I'd like to write a function that removes the head of Project Gutenberg texts using RegEx.
So far I did the following (not as a function), that worked well: (dracula is a textstring of the Dracula novel from Projekt Gutenberg)
pattern = r'START OF THIS PROJECT GUTENBERG EBOOK (.)+?\*\*\*'
draculalist = re.split(pattern, dracula, maxsplit=1)
draculalist.pop(0)
dracula = ''.join(draculalist)
print dracula[:100]
-> worked well, as well as:
headend = re.search(pattern, dracula).end()
dracula = dracula[headend:]
Then I tried to write a function:
def head_removal(text):
"""Entfernung der Meta-Daten im Kopf der Projekt Gutenberg Texte"""

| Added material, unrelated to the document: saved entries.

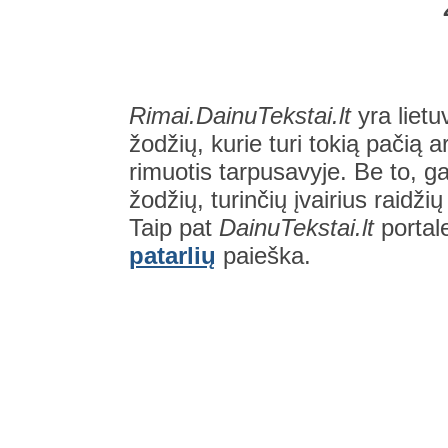
Rimai.DainuTekstai.lt
yra lietu
žodžių, kurie turi tokią pačią a
rimuotis tarpusavyje. Be to, gal
žodžių, turinčių įvairius raidži
Taip pat
DainuTekstai.lt
portal
patarlių
paieška.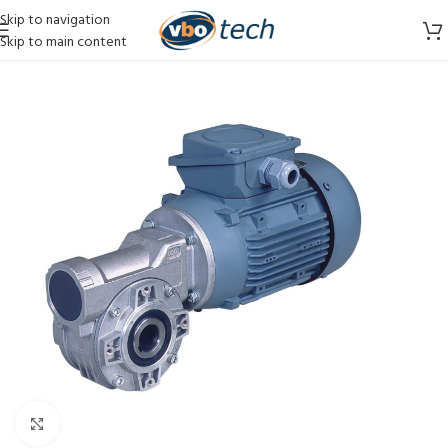
Skip to navigation
Skip to main content
Vergroten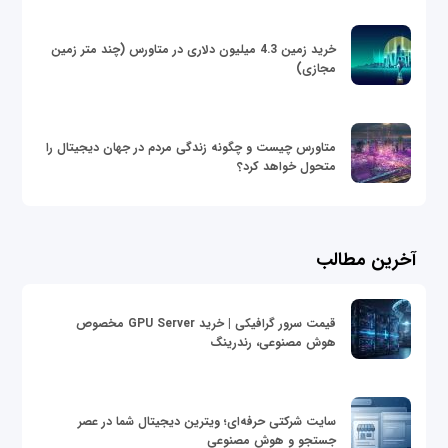
خرید زمین 4.3 میلیون دلاری در متاورس (چند متر زمین
مجازی)
متاورس چیست و چگونه زندگی مردم در جهان دیجیتال را
متحول خواهد کرد؟
آخرین مطالب
قیمت سرور گرافیکی | خرید GPU Server مخصوص
هوش مصنوعی، رندرینگ
سایت شرکتی حرفه‌ای؛ ویترین دیجیتال شما در عصر
جستجو و هوش مصنوعی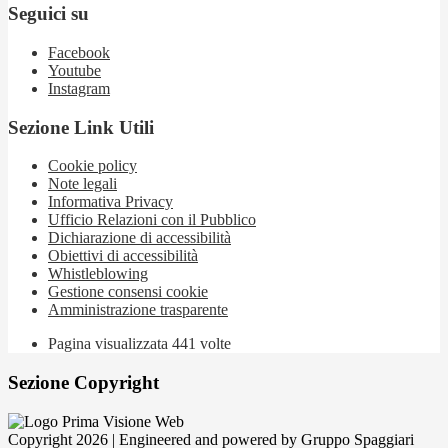
Seguici su
Facebook
Youtube
Instagram
Sezione Link Utili
Cookie policy
Note legali
Informativa Privacy
Ufficio Relazioni con il Pubblico
Dichiarazione di accessibilità
Obiettivi di accessibilità
Whistleblowing
Gestione consensi cookie
Amministrazione trasparente
Pagina visualizzata
441
volte
Sezione Copyright
Copyright 2026 | Engineered and powered by Gruppo Spaggiari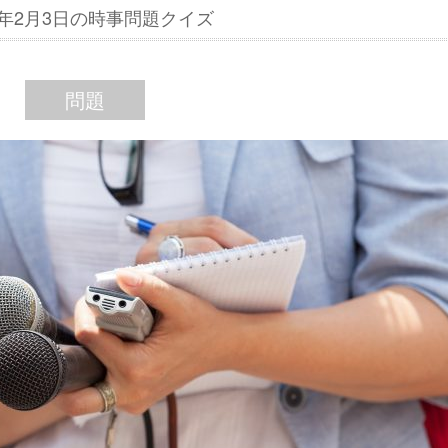
17年2月3日の時事問題クイズ
問題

headend = re.search(pattern, text).end()
text = text[headend:]
The problem is that when I use the function with a certain text like
head_removal(dracula)
it will not change the string 'dracula' as it is immutable of course but gives me the object 'text' which has the dracula-text without the header. So I tried it with the other code that splits the string into a list and than joins it again:
pattern = r'START OF THIS PROJECT GUTENBERG EBOOK (.)+?\*\*\*'
def head_removal2(texts):
"""Entfernung der Meta-Daten im Kopf der Projekt Gutenberg Texte"""
liste = re.split(pattern, texts, maxsplit=1)
liste.pop(0)
texts = ''.join(liste)
Doesn't work either for head_removal(dracula) print dracula[:100]
Any idea how to write that function?